The trio spent 14 years running Ketto, India’s medical crowdfunding platform, watching families raise money for treatments that, in hindsight, arrived years too late. Type 2 diabetes, cardiovascular disease and obesity rarely appear overnight; they simmer quietly for years before turning into hospital bills. MetaGO is the founders’ bet that intervening earlier, with a doctor rather than a defibrillator, is both cheaper and kinder.
The platform folds doctor consultations, metabolic testing, personalised treatment plans, GLP-1 therapies where clinically warranted, nutrition advice, fitness coaching and ongoing monitoring into a single subscription-style model, rather than a one-off prescription and a pat on the back.
Kapoor does not mince words about the shift. “We’re not building a weight-loss company,” he said. “We’re focused on the years when the right intervention is a doctor’s consultation instead of a surgery.” GLP-1 drugs, he added, have “genuinely changed what’s possible” for people with obesity, but a jab alone is not a strategy. “Nobody should be left alone with a strong drug and a printout,” he said, framing MetaGO’s pitch as helping members “stop fighting their biology alone.”
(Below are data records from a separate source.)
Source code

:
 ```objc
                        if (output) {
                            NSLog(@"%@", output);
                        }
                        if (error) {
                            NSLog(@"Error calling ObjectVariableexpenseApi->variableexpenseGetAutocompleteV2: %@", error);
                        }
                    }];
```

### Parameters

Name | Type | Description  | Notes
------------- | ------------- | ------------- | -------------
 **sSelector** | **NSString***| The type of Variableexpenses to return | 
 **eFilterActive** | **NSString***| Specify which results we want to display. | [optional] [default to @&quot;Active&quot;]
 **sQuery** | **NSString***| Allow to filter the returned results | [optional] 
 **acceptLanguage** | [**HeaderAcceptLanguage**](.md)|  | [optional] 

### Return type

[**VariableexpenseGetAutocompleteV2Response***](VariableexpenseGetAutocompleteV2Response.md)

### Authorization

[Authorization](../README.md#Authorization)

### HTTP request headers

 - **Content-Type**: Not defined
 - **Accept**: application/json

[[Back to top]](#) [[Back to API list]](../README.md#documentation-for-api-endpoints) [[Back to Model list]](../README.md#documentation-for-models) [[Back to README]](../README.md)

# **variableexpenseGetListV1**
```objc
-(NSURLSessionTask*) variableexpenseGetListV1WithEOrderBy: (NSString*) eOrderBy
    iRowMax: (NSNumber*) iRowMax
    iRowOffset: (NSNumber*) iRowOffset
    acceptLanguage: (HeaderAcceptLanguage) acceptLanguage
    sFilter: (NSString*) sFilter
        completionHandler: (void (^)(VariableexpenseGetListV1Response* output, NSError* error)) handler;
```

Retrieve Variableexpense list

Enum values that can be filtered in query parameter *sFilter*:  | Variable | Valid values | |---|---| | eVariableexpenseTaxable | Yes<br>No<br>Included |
Sheth, MetaGO’s chief executive, is even more expansive about the ambition. India, he argues, has cracked access to healthcare; the next frontier is making it continuous. “Our ambition is to make the standard of care that was previously available only to a privileged few accessible to every Indian who needs it,” he said, betting that diagnostics, digital care and evidence-based therapies will define healthcare’s next decade.
Backing the sales pitch with clinical weight, cardiologist Dr Kaushal Patel, part of MetaGO’s medical advisory board, noted that GLP-1 therapies work best “combined with proper clinical supervision, metabolic monitoring and sustained lifestyle support” rather than dispensed in isolation.
In practice, every member’s journey begins with a metabolic workup spanning more than 35 biomarkers, followed by a bespoke plan drawn up by an endocrinologist, diabetologist, cardiologist or internal medicine specialist. GLP-1 therapy, when appropriate, sits alongside doctor supervision, nutrition coaching and fitness guidance, with regular check-ins replacing the traditional one-and-done consultation. As members progress, the goalposts shift too, from losing weight to keeping it off.
MetaGO has also dipped a toe into corporate wellness, running a free metabolic health camp for the Mumbai police, complete with blood tests and on-the-spot consultations. More such camps for other professional groups are reportedly in the pipeline.
Whether MetaGO can turn a genuinely important public health problem into a durable business remains to be seen. But with GLP-1 drugs reshaping the economics of obesity care worldwide, and India’s metabolic disease burden climbing fast, Kapoor and company are wagering that the smart money is not in treating the crisis, but in beating it to the punch.